— What is being asked —
Write out the lines below exactly, from the line with "genus: Gymnogyps" through the line with "common name: Arrowleaf clover", both included.

— Exercise input —
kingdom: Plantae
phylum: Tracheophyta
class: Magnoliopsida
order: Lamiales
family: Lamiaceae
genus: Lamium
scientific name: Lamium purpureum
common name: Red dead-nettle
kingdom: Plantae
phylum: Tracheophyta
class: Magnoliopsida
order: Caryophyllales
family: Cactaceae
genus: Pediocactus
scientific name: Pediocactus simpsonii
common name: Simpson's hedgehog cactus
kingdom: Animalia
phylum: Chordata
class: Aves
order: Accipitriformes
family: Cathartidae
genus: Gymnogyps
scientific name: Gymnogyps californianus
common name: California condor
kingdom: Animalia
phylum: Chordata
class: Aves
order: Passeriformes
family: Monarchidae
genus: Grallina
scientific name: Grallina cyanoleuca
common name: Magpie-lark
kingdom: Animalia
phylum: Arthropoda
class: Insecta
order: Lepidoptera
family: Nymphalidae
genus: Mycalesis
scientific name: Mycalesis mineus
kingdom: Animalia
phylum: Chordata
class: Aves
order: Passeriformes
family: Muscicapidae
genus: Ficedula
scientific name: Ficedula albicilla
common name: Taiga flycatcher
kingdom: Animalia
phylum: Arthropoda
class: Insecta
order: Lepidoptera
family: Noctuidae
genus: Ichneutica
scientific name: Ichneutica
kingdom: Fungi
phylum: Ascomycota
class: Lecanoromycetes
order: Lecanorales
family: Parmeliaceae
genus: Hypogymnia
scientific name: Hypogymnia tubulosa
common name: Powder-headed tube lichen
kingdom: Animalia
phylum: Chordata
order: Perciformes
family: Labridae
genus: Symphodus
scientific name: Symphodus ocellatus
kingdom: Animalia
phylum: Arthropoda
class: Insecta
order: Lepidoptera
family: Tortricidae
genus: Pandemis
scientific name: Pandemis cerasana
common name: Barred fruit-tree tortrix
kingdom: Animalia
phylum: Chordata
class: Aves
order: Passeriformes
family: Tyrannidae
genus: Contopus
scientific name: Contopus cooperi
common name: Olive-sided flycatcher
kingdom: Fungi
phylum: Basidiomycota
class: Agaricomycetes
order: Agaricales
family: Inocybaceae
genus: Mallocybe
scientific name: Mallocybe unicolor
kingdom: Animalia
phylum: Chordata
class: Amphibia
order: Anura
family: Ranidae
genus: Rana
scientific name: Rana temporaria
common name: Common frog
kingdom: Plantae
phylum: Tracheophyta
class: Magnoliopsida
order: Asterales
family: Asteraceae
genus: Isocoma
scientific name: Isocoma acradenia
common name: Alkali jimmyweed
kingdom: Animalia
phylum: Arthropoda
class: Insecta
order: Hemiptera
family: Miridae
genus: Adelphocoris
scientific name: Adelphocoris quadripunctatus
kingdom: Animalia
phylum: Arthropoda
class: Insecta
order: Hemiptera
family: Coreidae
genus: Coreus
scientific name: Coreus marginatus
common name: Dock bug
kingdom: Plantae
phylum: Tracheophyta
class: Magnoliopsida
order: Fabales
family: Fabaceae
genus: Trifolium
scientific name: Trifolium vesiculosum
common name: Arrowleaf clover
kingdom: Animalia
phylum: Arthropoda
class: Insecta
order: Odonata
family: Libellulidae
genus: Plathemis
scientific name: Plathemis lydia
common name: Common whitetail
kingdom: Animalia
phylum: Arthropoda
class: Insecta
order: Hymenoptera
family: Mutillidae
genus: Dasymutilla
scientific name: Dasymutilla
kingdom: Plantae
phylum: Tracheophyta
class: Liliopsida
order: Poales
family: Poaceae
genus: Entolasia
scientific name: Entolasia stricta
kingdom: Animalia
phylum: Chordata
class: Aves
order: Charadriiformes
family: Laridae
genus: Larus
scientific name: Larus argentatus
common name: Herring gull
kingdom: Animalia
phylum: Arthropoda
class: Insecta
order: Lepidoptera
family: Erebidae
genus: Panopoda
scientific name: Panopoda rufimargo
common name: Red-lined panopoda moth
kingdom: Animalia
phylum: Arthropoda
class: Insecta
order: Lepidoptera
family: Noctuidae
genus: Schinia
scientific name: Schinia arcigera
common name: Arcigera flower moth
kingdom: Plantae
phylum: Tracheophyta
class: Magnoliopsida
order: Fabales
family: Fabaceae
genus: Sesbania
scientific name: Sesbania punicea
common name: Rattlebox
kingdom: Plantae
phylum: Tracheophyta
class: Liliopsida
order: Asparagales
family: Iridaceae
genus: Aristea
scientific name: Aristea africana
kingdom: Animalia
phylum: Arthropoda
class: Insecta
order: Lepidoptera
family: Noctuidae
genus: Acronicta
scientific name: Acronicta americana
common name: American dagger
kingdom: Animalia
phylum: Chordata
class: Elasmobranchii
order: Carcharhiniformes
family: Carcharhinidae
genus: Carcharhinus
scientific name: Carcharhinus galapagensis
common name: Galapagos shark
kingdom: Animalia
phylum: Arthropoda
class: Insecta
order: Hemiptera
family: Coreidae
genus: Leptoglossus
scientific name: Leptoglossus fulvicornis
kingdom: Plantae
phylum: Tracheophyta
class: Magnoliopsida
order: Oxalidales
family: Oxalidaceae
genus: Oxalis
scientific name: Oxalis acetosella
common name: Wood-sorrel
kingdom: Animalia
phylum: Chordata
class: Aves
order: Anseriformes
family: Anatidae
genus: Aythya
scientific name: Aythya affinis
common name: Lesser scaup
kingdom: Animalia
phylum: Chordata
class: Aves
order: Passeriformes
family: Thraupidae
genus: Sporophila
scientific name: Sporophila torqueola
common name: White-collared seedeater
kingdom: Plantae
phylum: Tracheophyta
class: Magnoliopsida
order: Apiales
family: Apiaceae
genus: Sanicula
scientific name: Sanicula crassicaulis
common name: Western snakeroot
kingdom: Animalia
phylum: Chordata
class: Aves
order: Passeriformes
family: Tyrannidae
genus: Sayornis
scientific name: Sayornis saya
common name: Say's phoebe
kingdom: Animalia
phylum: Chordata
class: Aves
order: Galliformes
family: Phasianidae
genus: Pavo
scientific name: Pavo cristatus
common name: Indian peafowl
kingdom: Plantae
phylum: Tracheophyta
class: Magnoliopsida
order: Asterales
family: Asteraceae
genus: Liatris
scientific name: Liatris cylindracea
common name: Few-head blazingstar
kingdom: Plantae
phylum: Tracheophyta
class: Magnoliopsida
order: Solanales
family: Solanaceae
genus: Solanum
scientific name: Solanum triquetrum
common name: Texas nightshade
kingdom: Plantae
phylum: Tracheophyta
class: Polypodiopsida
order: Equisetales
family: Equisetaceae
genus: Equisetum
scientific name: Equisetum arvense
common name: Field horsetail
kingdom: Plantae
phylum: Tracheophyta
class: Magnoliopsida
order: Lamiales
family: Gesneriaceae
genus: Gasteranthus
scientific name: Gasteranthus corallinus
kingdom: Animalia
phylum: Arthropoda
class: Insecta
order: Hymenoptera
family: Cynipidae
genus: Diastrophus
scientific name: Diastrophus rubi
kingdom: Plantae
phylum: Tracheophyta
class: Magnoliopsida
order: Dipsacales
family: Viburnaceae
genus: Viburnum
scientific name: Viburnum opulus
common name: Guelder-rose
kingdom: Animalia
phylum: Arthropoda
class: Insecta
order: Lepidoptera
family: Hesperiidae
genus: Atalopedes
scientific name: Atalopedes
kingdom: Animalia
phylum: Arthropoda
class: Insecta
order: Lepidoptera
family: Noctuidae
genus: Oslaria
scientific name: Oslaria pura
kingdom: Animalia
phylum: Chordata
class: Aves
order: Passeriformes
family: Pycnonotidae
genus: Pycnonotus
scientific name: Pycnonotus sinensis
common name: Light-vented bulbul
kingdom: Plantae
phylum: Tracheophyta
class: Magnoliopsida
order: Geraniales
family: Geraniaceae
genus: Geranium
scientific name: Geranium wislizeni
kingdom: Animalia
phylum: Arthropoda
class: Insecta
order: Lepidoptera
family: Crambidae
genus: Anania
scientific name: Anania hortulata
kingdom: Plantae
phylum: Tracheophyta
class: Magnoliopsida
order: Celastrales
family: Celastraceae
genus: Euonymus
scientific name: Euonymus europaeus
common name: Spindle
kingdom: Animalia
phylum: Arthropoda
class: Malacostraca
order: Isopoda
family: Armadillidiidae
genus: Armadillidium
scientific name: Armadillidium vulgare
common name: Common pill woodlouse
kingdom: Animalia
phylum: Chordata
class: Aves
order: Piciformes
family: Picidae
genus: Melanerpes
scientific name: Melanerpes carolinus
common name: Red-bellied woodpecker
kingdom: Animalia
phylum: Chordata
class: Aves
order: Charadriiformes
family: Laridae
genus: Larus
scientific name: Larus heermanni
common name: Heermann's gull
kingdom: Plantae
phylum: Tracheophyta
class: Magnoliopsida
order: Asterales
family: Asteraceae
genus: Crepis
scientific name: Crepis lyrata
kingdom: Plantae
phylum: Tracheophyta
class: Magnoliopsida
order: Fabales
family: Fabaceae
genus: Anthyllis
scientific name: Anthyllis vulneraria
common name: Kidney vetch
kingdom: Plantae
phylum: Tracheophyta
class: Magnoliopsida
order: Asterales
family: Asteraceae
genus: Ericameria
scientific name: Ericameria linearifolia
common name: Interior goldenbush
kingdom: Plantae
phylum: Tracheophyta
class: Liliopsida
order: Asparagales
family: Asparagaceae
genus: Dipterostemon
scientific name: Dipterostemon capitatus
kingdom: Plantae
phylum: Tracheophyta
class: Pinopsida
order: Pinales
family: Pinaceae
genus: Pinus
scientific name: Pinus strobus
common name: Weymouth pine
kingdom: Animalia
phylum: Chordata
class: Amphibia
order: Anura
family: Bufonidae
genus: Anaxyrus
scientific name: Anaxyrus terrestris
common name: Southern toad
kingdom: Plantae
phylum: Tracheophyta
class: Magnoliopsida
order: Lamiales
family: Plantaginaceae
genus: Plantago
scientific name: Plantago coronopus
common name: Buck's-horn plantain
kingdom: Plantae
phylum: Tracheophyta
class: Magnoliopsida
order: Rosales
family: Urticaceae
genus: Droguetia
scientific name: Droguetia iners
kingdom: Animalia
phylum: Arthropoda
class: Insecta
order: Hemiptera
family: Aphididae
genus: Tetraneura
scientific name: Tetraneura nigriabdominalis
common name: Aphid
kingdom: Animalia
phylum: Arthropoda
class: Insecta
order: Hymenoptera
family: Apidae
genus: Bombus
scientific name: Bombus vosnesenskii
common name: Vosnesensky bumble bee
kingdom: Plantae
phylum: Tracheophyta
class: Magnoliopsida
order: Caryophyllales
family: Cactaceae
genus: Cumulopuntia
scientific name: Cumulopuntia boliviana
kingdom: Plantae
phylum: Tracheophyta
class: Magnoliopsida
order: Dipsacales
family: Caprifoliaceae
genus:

— Final result —
genus: Gymnogyps
scientific name: Gymnogyps californianus
common name: California condor
kingdom: Animalia
phylum: Chordata
class: Aves
order: Passeriformes
family: Monarchidae
genus: Grallina
scientific name: Grallina cyanoleuca
common name: Magpie-lark
kingdom: Animalia
phylum: Arthropoda
class: Insecta
order: Lepidoptera
family: Nymphalidae
genus: Mycalesis
scientific name: Mycalesis mineus
kingdom: Animalia
phylum: Chordata
class: Aves
order: Passeriformes
family: Muscicapidae
genus: Ficedula
scientific name: Ficedula albicilla
common name: Taiga flycatcher
kingdom: Animalia
phylum: Arthropoda
class: Insecta
order: Lepidoptera
family: Noctuidae
genus: Ichneutica
scientific name: Ichneutica
kingdom: Fungi
phylum: Ascomycota
class: Lecanoromycetes
order: Lecanorales
family: Parmeliaceae
genus: Hypogymnia
scientific name: Hypogymnia tubulosa
common name: Powder-headed tube lichen
kingdom: Animalia
phylum: Chordata
order: Perciformes
family: Labridae
genus: Symphodus
scientific name: Symphodus ocellatus
kingdom: Animalia
phylum: Arthropoda
class: Insecta
order: Lepidoptera
family: Tortricidae
genus: Pandemis
scientific name: Pandemis cerasana
common name: Barred fruit-tree tortrix
kingdom: Animalia
phylum: Chordata
class: Aves
order: Passeriformes
family: Tyrannidae
genus: Contopus
scientific name: Contopus cooperi
common name: Olive-sided flycatcher
kingdom: Fungi
phylum: Basidiomycota
class: Agaricomycetes
order: Agaricales
family: Inocybaceae
genus: Mallocybe
scientific name: Mallocybe unicolor
kingdom: Animalia
phylum: Chordata
class: Amphibia
order: Anura
family: Ranidae
genus: Rana
scientific name: Rana temporaria
common name: Common frog
kingdom: Plantae
phylum: Tracheophyta
class: Magnoliopsida
order: Asterales
family: Asteraceae
genus: Isocoma
scientific name: Isocoma acradenia
common name: Alkali jimmyweed
kingdom: Animalia
phylum: Arthropoda
class: Insecta
order: Hemiptera
family: Miridae
genus: Adelphocoris
scientific name: Adelphocoris quadripunctatus
kingdom: Animalia
phylum: Arthropoda
class: Insecta
order: Hemiptera
family: Coreidae
genus: Coreus
scientific name: Coreus marginatus
common name: Dock bug
kingdom: Plantae
phylum: Tracheophyta
class: Magnoliopsida
order: Fabales
family: Fabaceae
genus: Trifolium
scientific name: Trifolium vesiculosum
common name: Arrowleaf clover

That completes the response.